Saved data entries
::::

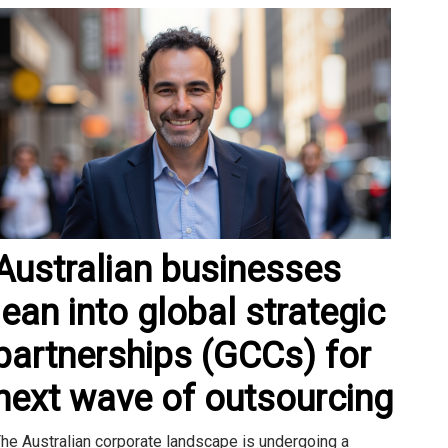
Australian businesses
lean into global strategic
partnerships (GCCs) for
next wave of outsourcing
he Australian corporate landscape is undergoing a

::::

Task prompt:
Before you finish, make sure every line above has been repeated exactly and no picture remains in the copy.

Problem solution:
Australian businesses
lean into global strategic
partnerships (GCCs) for
next wave of outsourcing
he Australian corporate landscape is undergoing a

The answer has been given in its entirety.